The most relevant phenomena of these kind are:
- Basic gravity. Following the trajectory of free falling objects, the Earth is "below" us and the sky is "above" us.
- Characterization of the terrestrial surface, in four main types of terrain: lands covered with vegetation; dry deserts; bodies of liquid water, both salted (seas and oceans) and fresh (rivers and lakes); and frozen landscapes (glaciars, polar ice caps). Recognition of emerged lands and submerged ones. Recognition of mountain ranges and cavities (grottos and caverns).
- Characterization of the Earth's atmosphere and its associated meteorological phenomena: clouds, rain, hail and snow; wind, storms and thunderstorms, tornadoes and hurricanes/cyclones/typhoons; fluvial floods, deluges and landslides; rainbows and halos; mirages; glacial ages.
- Diurnal apparent movement of the Sun: sunrise, noon and sunset. Recognition of the four cardinal points: north, south, east, and west.
- Nightly apparent movement of the celestial sphere with its main features regarded as "fixed": stars, the brightest of them forming casual groupings known as constellations, under different names and shapes in many cultures. Different constellations are viewed in different seasons and latitudes. Along with the faint strip of the Milky Way, they altogether conform the idea of the firmament, which as viewed from Earth it seems to be a consistent, solid unit rotating smooth and uniformly. This leads to the intuitive idea of a geocentric universe.

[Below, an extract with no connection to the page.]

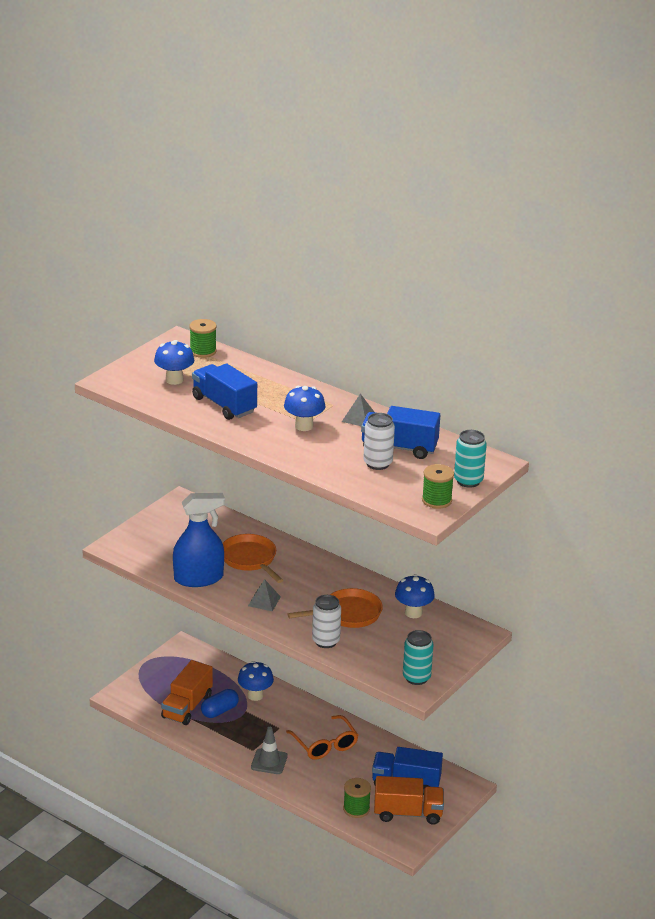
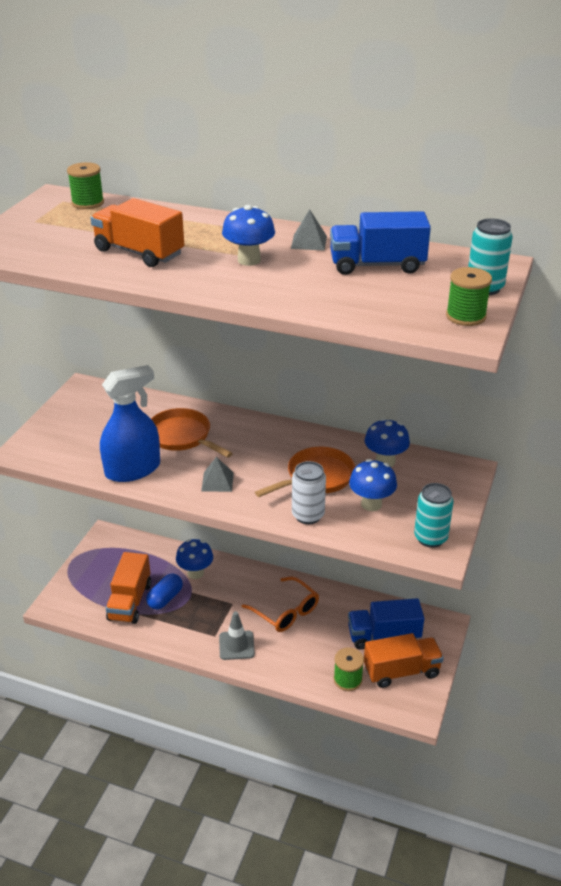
camera: 15 degrees left, 5 degrees up
blue mushroom [154,340,194,385] -> blue mushroom moved to [349,459,397,511]
blue truck [192,363,257,420] -> orange truck [90,198,184,267]
white can [363,413,395,470] -> none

- Presence of the Moon, with its phases. Tides. Recognition of meteorological phenomena as sub-lunar.
- Yearly apparent transit of the Sun through the constellations of the zodiac. Recognition of the lunar cycle as a (lunar) month, and the solar cycle as the (solar) year, the basis for calendars.
- Observation of non-fixed or "wandering" objects in the night sky: the five classical planets; shooting stars and meteor showers; bolides; comets; auroras; zodiacal light.
- Solar and lunar eclipses. Planetary conjunctions.
- Identification of the frigid, temperate and torrid zones of the Earth by latitude. Equator and Tropics. Four seasons in temperate zones: spring, summer, autumn and winter. Equinoxes and solstices. Monsoons. Midnight sun.
- Telluric phenomena: seismic (earthquakes and seaquakes; tsunamis). Geysers. Volcanoes.
Along with an indeterminate number of unregistered sightings of rare events: meteor impacts; novae and supernovae.